§ **РАБОЧЕЕ ЗАДАНИЕ A**
Выведите без изменений часть исходного отрывка о поле культурного производства, которая открывается словами с «Так, например, расовая» и заканчивается словами «в интеллектуальной полемике.».

§ **ИСХОДНЫЙ ОТРЫВОК**
..........

Так, например, расовая дискриминация в интеллектуальном и артистическом поле (за исключением «буржуазного» театра, предполагающего непосредственный контакт между автором и публикой) в целом значительно слабее, чем в других полях. Представители «гонимых» меньшинств, для которых закрыты другие доминантные — в частности, политические — позиции, склонны к инвестициям в образование и карьеры, дающие доступ к открытым позициям в культурном поле. В любом случае, из-за того, что в персонаже интеллектуала или писателя очень большое значение придается стилю и «стилю жизни», расовая дискриминация в этих полях выражена намного слабее чисто социальной дискриминации (особенно против провинциалов), о чем свидетельствуют бесчисленные проявления классового расизма в интеллектуальной полемике.

Hи Маркс, ни Гегель

В конфликтах литературного поля формулируются специфические интересы, которые определяют собственно литературную деятельность [prises de position littéraires], и даже политические проявления литераторов [prises de position politiques] за пределами литературного поля. Историки (например, Роберт Дарнтон), привыкшие двигаться в противоположном направлении, в результате обнаруживают то, в чем политическая революция может быть обязана противоречиям и конфликтам в Республике Словесности[17]. В действительности же отношение к буржуазии реально переживается писателями и художниками только через посредство отношения к «буржуазному искусству» или, в более общем смысле, к агентам и институтам, выражающим или воплощающим «буржуазное» принуждение внутри поля (таким, как торговец картинами или «буржуазный художник»). Именно об этом напоминает нам Бодлер: «Если и бывает что-то отвратительнее, чем буржуа, то это — буржуазный художник». Внешние детерминирующие факторы оказывают влияние только через посредство специфических сил и форм поля, то есть только претерпев реструктурацию[18]. Эффект реструктурации тем более значителен, чем автономнее поле и чем агрессивнее оно утверждает свою специфическую логику, которая есть не что иное, как объективизация, в механизмах и институтах, всей истории поля.

Понимая поле культурного производства как автономный социальный универсум, мы избегаем редукции, присущей всем более или менее утонченным разновидностям теории «отражения». Теория «отражения» лежит в основе марксистского анализа произведений культуры, в частности у Лукача и Гольдмана, — чаще всего имплицитно, видимо потому, что в эксплицитном виде она совершенно беззащитна. В самом деле: предполагается, что для понимания произведения искусства необходимо понять мировоззрение некоторой социальной группы, на которую опирался или которую имел в виду автор, работая над произведением. Эта группа, заказчик или адресат, или то и другое вместе, якобы выражает себя посредством художника, который, как некий медиум, способен высказывать, не ведая о том, истины и ценности группы, необязательно осознаваемые самой группой. Но о какой именно группе идет речь? О той ли, из которой происходит художник? Но она может не совпадать с группой, к которой принадлежит его публика. Или о группе, являющейся основным или предпочитаемым адресатом? Но всегда ли существует такой адресат и всегда ли только один? Нет никаких оснований полагать, что «явный» адресат, если таковой имеется (заказчик, объект посвящения и т. д.), является истинным адресатом произведения и, в любом случае, что причина или цель производства сводимы к адресату. В лучшем случае, адресат может послужить лишь случайным поводом; общий конструктивный принцип литературного предприятия определяется всей структурой и историей культурного поля и, через посредство этого поля, всей структурой и историей рассматриваемого социального мира.

..........

§ **ВЫДЕРЖКИ ИЗ ЛИСТИНГА**

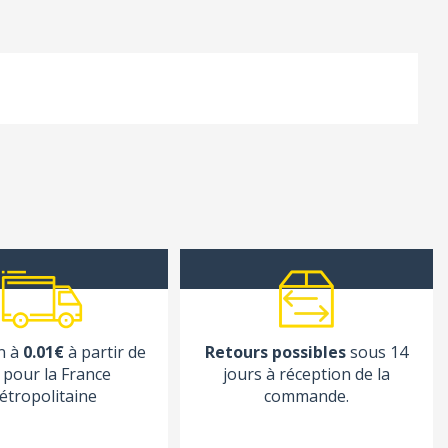
n à
0.01€
à partir de
Retours possibles
sous 14
pour la France
jours à réception de la
étropolitaine
commande.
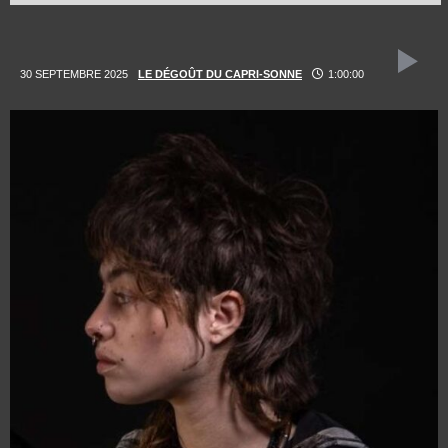
30 SEPTEMBRE 2025
LE DÉGOÛT DU CAPRI-SONNE
1:00:00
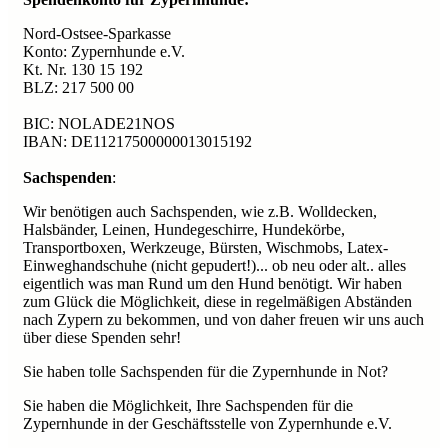
Nord-Ostsee-Sparkasse
Konto: Zypernhunde e.V.
Kt. Nr. 130 15 192
BLZ: 217 500 00
BIC: NOLADE21NOS
IBAN: DE11217500000013015192
Sachspenden
:
Wir benötigen auch Sachspenden, wie z.B. Wolldecken,
Halsbänder, Leinen, Hundegeschirre, Hundekörbe,
Transportboxen, Werkzeuge, Bürsten, Wischmobs, Latex-
Einweghandschuhe (nicht gepudert!)... ob neu oder alt.. alles
eigentlich was man Rund um den Hund benötigt. Wir haben
zum Glück die Möglichkeit, diese in regelmäßigen Abständen
nach Zypern zu bekommen, und von daher freuen wir uns auch
über diese Spenden sehr!
Sie haben tolle Sachspenden für die Zypernhunde in Not?
Sie haben die Möglichkeit, Ihre Sachspenden für die
Zypernhunde in der Geschäftsstelle von Zypernhunde e.V.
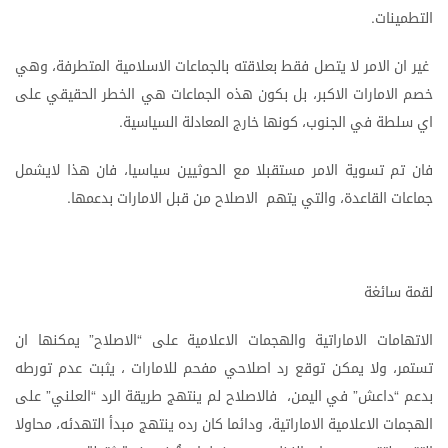
التطمينات
.
غير
ان
الامر
لا
يتصل
فقط
بعلاقته
بالجماعات
الاسلامية
المتطرفة،
وهي
خصم
الامارات
الاكبر،
بل
بكون
هذه
الجماعات
هي
الخطر
الحقيقي
على
اي
سلطة
في
الجنوب،
كونها
خارج
المعادلة
السياسية
.
فان
تم
تسوية
الامر
مستقبلا
مع
الحوثيين
سياسيا،
فان
هذا
لايشمل
جماعات
القاعدة،
والتي
يتهم
الاصلاح
من
قبل
الامارات
بدعمها
.
لقمة
سائغة
الاتهامات
الاماراتية
والهجمات
الاعلامية
على
الاصلاح
يمكنها
ان
”
“
تستمر،
ولا
يمكن
توقع
رد
اصلاحي
مفحم
للامارات
،
يثبت
عدم
تورطه
بدعم
داعش
في
اليمن،
فالاصلاح
لم
ينتهج
طريقة
الرد
العلني
على
”
“
”
“
الهجمات
الاعلامية
الاماراتية،
ودائما
كان
رده
ينتهج
مبدأ
التهدئه،
محاولا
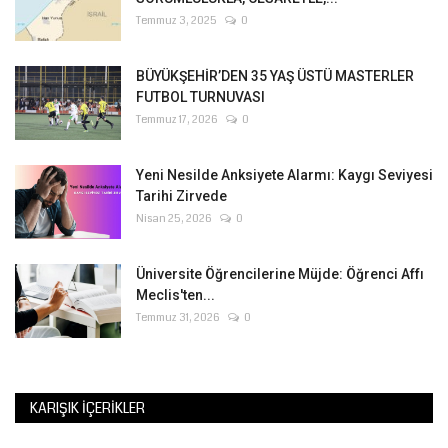
Temmuz 3, 2025
0
BÜYÜKŞEHİR’DEN 35 YAŞ ÜSTÜ MASTERLER
FUTBOL TURNUVASI
Temmuz 17, 2026
0
Yeni Nesilde Anksiyete Alarmı: Kaygı Seviyesi
Tarihi Zirvede
Nisan 25, 2026
0
Üniversite Öğrencilerine Müjde: Öğrenci Affı
Meclis'ten...
Temmuz 31, 2026
0
KARIŞIK İÇERIKLER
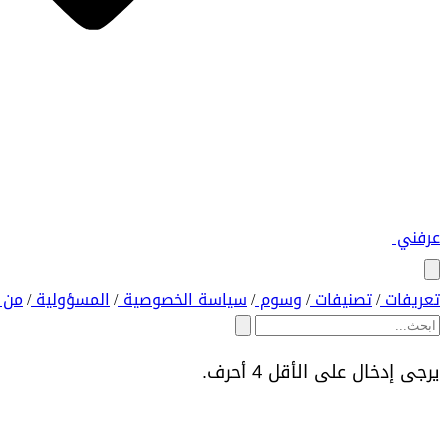
عرفني
تعريفات
تصنيفات
وسوم
سياسة الخصوصية
المسؤولية
من 
/
/
/
/
/
يرجى إدخال على الأقل 4 أحرف.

..........

§ **РАБОЧЕЕ ЗАДАНИЕ B**
Оформите в виде таблицы Markdown со столбцами «Номер» и «Строка» ту часть листинга, что начинается строкой, содержащей «Nord-Ostsee-Sparkasse», и кончается строкой, содержащей «KARIŞIK İÇERIKLER», включая обе. Пустые строки пропустите, изображения в ответ не включайте.

§ **ОТВЕТ НА ЗАДАНИЕ A**
Так, например, расовая дискриминация в интеллектуальном и артистическом поле (за исключением «буржуазного» театра, предполагающего непосредственный контакт между автором и публикой) в целом значительно слабее, чем в других полях. Представители «гонимых» меньшинств, для которых закрыты другие доминантные — в частности, политические — позиции, склонны к инвестициям в образование и карьеры, дающие доступ к открытым позициям в культурном поле. В любом случае, из-за того, что в персонаже интеллектуала или писателя очень большое значение придается стилю и «стилю жизни», расовая дискриминация в этих полях выражена намного слабее чисто социальной дискриминации (особенно против провинциалов), о чем свидетельствуют бесчисленные проявления классового расизма в интеллектуальной полемике.

§ **ОТВЕТ НА ЗАДАНИЕ B**
| Номер | Строка |
|---|---|
| 1 | Nord-Ostsee-Sparkasse |
| 2 | Konto: Zypernhunde e.V. |
| 3 | Kt. Nr. 130 15 192 |
| 4 | BLZ: 217 500 00 |
| 5 | BIC: NOLADE21NOS |
| 6 | IBAN: DE11217500000013015192 |
| 7 | Sachspenden |
| 8 | : |
| 9 | Wir benötigen auch Sachspenden, wie z.B. Wolldecken, |
| 10 | Halsbänder, Leinen, Hundegeschirre, Hundekörbe, |
| 11 | Transportboxen, Werkzeuge, Bürsten, Wischmobs, Latex- |
| 12 | Einweghandschuhe (nicht gepudert!)... ob neu oder alt.. alles |
| 13 | eigentlich was man Rund um den Hund benötigt. Wir haben |
| 14 | zum Glück die Möglichkeit, diese in regelmäßigen Abständen |
| 15 | nach Zypern zu bekommen, und von daher freuen wir uns auch |
| 16 | über diese Spenden sehr! |
| 17 | Sie haben tolle Sachspenden für die Zypernhunde in Not? |
| 18 | Sie haben die Möglichkeit, Ihre Sachspenden für die |
| 19 | Zypernhunde in der Geschäftsstelle von Zypernhunde e.V. |
| 20 | التطمينات |
| 21 | . |
| 22 | غير |
| 23 | ان |
| 24 | الامر |
| 25 | لا |
| 26 | يتصل |
| 27 | فقط |
| 28 | بعلاقته |
| 29 | بالجماعات |
| 30 | الاسلامية |
| 31 | المتطرفة، |
| 32 | وهي |
| 33 | خصم |
| 34 | الامارات |
| 35 | الاكبر، |
| 36 | بل |
| 37 | بكون |
| 38 | هذه |
| 39 | الجماعات |
| 40 | هي |
| 41 | الخطر |
| 42 | الحقيقي |
| 43 | على |
| 44 | اي |
| 45 | سلطة |
| 46 | في |
| 47 | الجنوب، |
| 48 | كونها |
| 49 | خارج |
| 50 | المعادلة |
| 51 | السياسية |
| 52 | . |
| 53 | فان |
| 54 | تم |
| 55 | تسوية |
| 56 | الامر |
| 57 | مستقبلا |
| 58 | مع |
| 59 | الحوثيين |
| 60 | سياسيا، |
| 61 | فان |
| 62 | هذا |
| 63 | لايشمل |
| 64 | جماعات |
| 65 | القاعدة، |
| 66 | والتي |
| 67 | يتهم |
| 68 | الاصلاح |
| 69 | من |
| 70 | قبل |
| 71 | الامارات |
| 72 | بدعمها |
| 73 | . |
| 74 | لقمة |
| 75 | سائغة |
| 76 | الاتهامات |
| 77 | الاماراتية |
| 78 | والهجمات |
| 79 | الاعلامية |
| 80 | على |
| 81 | الاصلاح |
| 82 | يمكنها |
| 83 | ان |
| 84 | ” |
| 85 | “ |
| 86 | تستمر، |
| 87 | ولا |
| 88 | يمكن |
| 89 | توقع |
| 90 | رد |
| 91 | اصلاحي |
| 92 | مفحم |
| 93 | للامارات |
| 94 | ، |
| 95 | يثبت |
| 96 | عدم |
| 97 | تورطه |
| 98 | بدعم |
| 99 | داعش |
| 100 | في |
| 101 | اليمن، |
| 102 | فالاصلاح |
| 103 | لم |
| 104 | ينتهج |
| 105 | طريقة |
| 106 | الرد |
| 107 | العلني |
| 108 | على |
| 109 | ” |
| 110 | “ |
| 111 | ” |
| 112 | “ |
| 113 | الهجمات |
| 114 | الاعلامية |
| 115 | الاماراتية، |
| 116 | ودائما |
| 117 | كان |
| 118 | رده |
| 119 | ينتهج |
| 120 | مبدأ |
| 121 | التهدئه، |
| 122 | محاولا |
| 123 | Temmuz 3, 2025 |
| 124 | 0 |
| 125 | BÜYÜKŞEHİR’DEN 35 YAŞ ÜSTÜ MASTERLER |
| 126 | FUTBOL TURNUVASI |
| 127 | Temmuz 17, 2026 |
| 128 | 0 |
| 129 | Yeni Nesilde Anksiyete Alarmı: Kaygı Seviyesi |
| 130 | Tarihi Zirvede |
| 131 | Nisan 25, 2026 |
| 132 | 0 |
| 133 | Üniversite Öğrencilerine Müjde: Öğrenci Affı |
| 134 | Meclis'ten... |
| 135 | Temmuz 31, 2026 |
| 136 | 0 |
| 137 | KARIŞIK İÇERIKLER |